The exercise — Format the lines from the start of the records through the line containing "The clock shows 1:04" as a numbered list, including both ends and omitting blank lines.

****************

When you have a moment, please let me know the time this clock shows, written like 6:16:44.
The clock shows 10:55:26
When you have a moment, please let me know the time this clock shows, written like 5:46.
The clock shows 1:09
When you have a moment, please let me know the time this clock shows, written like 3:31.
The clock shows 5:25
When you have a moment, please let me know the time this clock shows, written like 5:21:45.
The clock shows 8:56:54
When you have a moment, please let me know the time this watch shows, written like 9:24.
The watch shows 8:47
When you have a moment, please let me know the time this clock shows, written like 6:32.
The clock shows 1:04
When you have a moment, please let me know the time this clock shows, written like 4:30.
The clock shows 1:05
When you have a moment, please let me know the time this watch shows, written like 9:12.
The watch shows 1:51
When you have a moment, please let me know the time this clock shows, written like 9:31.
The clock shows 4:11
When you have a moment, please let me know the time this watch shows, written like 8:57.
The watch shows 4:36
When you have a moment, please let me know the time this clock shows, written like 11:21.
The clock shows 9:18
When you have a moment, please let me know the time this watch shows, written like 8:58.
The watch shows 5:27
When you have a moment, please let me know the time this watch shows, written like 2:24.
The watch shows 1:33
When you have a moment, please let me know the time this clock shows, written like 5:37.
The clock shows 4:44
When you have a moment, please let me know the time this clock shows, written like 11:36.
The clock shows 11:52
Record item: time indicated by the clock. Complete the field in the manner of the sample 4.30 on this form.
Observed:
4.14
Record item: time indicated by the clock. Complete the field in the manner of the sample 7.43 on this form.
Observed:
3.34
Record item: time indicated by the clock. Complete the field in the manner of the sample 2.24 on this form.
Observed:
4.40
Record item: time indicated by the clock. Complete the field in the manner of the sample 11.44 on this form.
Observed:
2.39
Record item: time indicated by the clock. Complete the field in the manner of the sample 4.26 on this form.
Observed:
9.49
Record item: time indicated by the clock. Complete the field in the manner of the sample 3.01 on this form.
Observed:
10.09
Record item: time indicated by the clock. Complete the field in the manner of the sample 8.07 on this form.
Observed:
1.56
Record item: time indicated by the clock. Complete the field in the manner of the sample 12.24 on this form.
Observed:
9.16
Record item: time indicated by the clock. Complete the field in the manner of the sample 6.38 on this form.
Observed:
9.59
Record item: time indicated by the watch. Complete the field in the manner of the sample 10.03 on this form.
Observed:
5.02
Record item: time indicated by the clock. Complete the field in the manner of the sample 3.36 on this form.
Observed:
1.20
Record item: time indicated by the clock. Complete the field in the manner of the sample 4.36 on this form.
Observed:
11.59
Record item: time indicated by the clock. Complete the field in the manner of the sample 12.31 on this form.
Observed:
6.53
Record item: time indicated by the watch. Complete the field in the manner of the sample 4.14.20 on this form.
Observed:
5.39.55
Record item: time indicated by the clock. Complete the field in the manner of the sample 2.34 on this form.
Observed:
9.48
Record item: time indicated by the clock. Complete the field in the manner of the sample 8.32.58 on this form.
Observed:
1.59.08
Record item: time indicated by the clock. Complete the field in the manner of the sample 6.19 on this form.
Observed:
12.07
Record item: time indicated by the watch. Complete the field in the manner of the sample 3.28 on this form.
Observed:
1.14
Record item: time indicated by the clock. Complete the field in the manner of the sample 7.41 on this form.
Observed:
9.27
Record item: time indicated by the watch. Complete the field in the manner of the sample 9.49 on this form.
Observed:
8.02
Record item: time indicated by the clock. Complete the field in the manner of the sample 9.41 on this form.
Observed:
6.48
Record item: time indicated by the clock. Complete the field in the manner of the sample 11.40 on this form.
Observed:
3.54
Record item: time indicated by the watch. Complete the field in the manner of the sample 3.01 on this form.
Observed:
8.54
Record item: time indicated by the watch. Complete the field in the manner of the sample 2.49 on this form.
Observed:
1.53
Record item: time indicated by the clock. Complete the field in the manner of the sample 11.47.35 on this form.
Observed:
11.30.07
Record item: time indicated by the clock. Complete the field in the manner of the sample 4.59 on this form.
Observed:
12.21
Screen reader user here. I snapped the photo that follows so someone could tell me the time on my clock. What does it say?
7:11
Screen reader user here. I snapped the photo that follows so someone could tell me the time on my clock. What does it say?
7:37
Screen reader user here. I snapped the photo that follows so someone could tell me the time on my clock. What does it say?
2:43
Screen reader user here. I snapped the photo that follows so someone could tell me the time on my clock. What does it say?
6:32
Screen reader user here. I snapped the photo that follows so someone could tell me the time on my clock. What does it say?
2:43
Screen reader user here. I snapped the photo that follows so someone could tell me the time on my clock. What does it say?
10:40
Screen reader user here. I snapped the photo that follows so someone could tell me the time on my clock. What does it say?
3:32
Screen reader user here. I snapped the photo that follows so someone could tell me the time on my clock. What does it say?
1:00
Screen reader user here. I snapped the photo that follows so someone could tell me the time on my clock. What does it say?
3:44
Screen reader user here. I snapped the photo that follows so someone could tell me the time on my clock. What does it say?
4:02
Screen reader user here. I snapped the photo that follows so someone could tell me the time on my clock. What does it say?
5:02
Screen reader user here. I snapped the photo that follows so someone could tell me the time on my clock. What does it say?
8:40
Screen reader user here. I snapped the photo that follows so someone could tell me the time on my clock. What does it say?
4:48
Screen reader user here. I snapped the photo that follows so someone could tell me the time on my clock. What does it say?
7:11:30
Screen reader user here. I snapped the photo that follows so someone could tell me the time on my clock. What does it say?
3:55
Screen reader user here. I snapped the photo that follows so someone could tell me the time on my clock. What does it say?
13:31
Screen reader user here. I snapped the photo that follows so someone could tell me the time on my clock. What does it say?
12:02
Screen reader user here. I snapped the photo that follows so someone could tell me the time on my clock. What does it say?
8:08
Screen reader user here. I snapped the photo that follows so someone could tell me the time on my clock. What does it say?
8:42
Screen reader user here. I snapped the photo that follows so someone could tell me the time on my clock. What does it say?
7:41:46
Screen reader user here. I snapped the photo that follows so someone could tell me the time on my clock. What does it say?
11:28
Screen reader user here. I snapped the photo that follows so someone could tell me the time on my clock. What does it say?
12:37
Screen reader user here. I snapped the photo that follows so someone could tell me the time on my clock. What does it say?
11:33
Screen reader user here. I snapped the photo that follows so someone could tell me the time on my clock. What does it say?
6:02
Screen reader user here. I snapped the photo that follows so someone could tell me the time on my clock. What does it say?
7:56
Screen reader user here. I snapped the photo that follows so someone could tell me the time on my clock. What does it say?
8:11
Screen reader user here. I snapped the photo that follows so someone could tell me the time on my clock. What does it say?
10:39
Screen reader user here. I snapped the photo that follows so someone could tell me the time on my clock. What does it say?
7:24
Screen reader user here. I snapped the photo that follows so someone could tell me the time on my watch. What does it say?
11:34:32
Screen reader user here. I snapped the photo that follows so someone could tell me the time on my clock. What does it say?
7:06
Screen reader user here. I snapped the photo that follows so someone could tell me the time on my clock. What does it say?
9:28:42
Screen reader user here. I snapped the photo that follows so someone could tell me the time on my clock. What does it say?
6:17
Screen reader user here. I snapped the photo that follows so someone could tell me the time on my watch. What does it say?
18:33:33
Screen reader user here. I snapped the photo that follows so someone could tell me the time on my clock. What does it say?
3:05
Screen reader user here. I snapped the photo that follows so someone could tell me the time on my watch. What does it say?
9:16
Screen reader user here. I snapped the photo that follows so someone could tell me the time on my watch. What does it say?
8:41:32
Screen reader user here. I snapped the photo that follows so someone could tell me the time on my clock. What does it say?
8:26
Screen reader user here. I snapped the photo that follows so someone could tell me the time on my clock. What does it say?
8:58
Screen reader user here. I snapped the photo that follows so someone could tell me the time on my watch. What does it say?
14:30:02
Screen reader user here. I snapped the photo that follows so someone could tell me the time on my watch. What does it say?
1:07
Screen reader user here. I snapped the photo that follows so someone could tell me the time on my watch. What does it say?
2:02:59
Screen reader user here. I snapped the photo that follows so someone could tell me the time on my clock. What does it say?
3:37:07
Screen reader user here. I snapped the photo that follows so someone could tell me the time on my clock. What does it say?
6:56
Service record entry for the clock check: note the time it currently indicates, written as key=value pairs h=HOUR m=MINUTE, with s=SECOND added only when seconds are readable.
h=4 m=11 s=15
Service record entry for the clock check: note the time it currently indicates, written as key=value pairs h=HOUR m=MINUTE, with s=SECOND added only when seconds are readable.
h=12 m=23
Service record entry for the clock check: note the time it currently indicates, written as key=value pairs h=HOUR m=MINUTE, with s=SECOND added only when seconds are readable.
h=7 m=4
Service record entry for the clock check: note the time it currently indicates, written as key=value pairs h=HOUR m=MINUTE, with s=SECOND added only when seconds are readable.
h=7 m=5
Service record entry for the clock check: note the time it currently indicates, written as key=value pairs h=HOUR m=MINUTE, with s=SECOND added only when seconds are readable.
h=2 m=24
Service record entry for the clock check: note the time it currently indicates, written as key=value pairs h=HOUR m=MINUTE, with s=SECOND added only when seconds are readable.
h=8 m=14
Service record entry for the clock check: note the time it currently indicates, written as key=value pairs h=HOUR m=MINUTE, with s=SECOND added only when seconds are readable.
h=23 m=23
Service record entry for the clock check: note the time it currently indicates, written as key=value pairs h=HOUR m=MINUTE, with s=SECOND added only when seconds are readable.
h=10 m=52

****************

Completed task —
1. When you have a moment, please let me know the time this clock shows, written like 6:16:44.
2. The clock shows 10:55:26
3. When you have a moment, please let me know the time this clock shows, written like 5:46.
4. The clock shows 1:09
5. When you have a moment, please let me know the time this clock shows, written like 3:31.
6. The clock shows 5:25
7. When you have a moment, please let me know the time this clock shows, written like 5:21:45.
8. The clock shows 8:56:54
9. When you have a moment, please let me know the time this watch shows, written like 9:24.
10. The watch shows 8:47
11. When you have a moment, please let me know the time this clock shows, written like 6:32.
12. The clock shows 1:04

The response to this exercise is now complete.